_Your goal:_ Could you retype the source text of every one of the records below character for character, leaving the pictures out of your answer?
▶
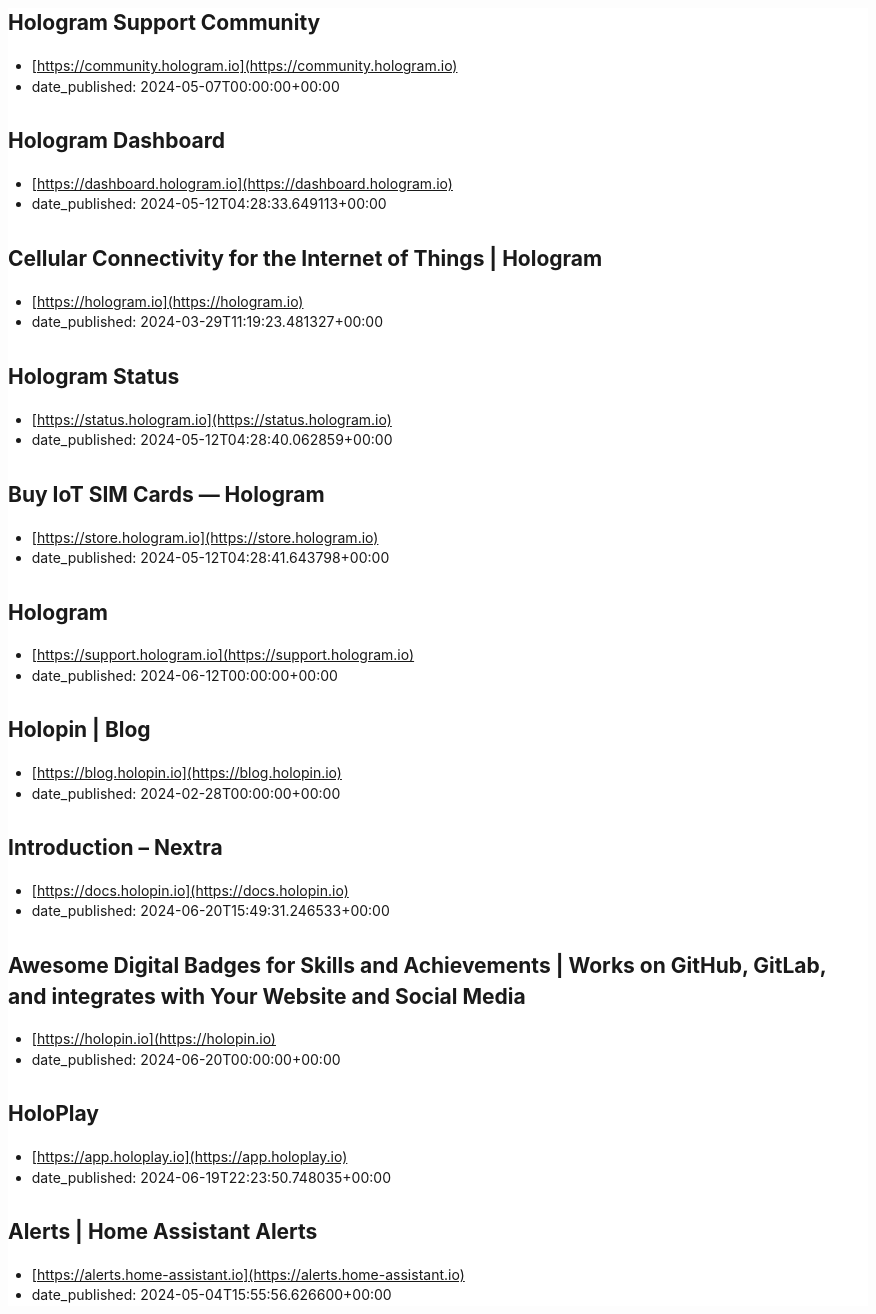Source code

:  ## Hologram Support Community
 - [https://community.hologram.io](https://community.hologram.io)
 - date_published: 2024-05-07T00:00:00+00:00

 ## Hologram Dashboard
 - [https://dashboard.hologram.io](https://dashboard.hologram.io)
 - date_published: 2024-05-12T04:28:33.649113+00:00

 ## Cellular Connectivity for the Internet of Things | Hologram
 - [https://hologram.io](https://hologram.io)
 - date_published: 2024-03-29T11:19:23.481327+00:00

 ## Hologram Status
 - [https://status.hologram.io](https://status.hologram.io)
 - date_published: 2024-05-12T04:28:40.062859+00:00

 ## Buy IoT SIM Cards — Hologram
 - [https://store.hologram.io](https://store.hologram.io)
 - date_published: 2024-05-12T04:28:41.643798+00:00

 ## Hologram
 - [https://support.hologram.io](https://support.hologram.io)
 - date_published: 2024-06-12T00:00:00+00:00

 ## Holopin | Blog
 - [https://blog.holopin.io](https://blog.holopin.io)
 - date_published: 2024-02-28T00:00:00+00:00

 ## Introduction – Nextra
 - [https://docs.holopin.io](https://docs.holopin.io)
 - date_published: 2024-06-20T15:49:31.246533+00:00

 ## Awesome Digital Badges for Skills and Achievements | Works on GitHub, GitLab, and integrates with Your Website and Social Media
 - [https://holopin.io](https://holopin.io)
 - date_published: 2024-06-20T00:00:00+00:00

 ## HoloPlay
 - [https://app.holoplay.io](https://app.holoplay.io)
 - date_published: 2024-06-19T22:23:50.748035+00:00

 ## Alerts | Home Assistant Alerts
 - [https://alerts.home-assistant.io](https://alerts.home-assistant.io)
 - date_published: 2024-05-04T15:55:56.626600+00:00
◀
_Task output:_
Source code

:  ## Hologram Support Community
 - [https://community.hologram.io](https://community.hologram.io)
 - date_published: 2024-05-07T00:00:00+00:00

 ## Hologram Dashboard
 - [https://dashboard.hologram.io](https://dashboard.hologram.io)
 - date_published: 2024-05-12T04:28:33.649113+00:00

 ## Cellular Connectivity for the Internet of Things | Hologram
 - [https://hologram.io](https://hologram.io)
 - date_published: 2024-03-29T11:19:23.481327+00:00

 ## Hologram Status
 - [https://status.hologram.io](https://status.hologram.io)
 - date_published: 2024-05-12T04:28:40.062859+00:00

 ## Buy IoT SIM Cards — Hologram
 - [https://store.hologram.io](https://store.hologram.io)
 - date_published: 2024-05-12T04:28:41.643798+00:00

 ## Hologram
 - [https://support.hologram.io](https://support.hologram.io)
 - date_published: 2024-06-12T00:00:00+00:00

 ## Holopin | Blog
 - [https://blog.holopin.io](https://blog.holopin.io)
 - date_published: 2024-02-28T00:00:00+00:00

 ## Introduction – Nextra
 - [https://docs.holopin.io](https://docs.holopin.io)
 - date_published: 2024-06-20T15:49:31.246533+00:00

 ## Awesome Digital Badges for Skills and Achievements | Works on GitHub, GitLab, and integrates with Your Website and Social Media
 - [https://holopin.io](https://holopin.io)
 - date_published: 2024-06-20T00:00:00+00:00

 ## HoloPlay
 - [https://app.holoplay.io](https://app.holoplay.io)
 - date_published: 2024-06-19T22:23:50.748035+00:00

 ## Alerts | Home Assistant Alerts
 - [https://alerts.home-assistant.io](https://alerts.home-assistant.io)
 - date_published: 2024-05-04T15:55:56.626600+00:00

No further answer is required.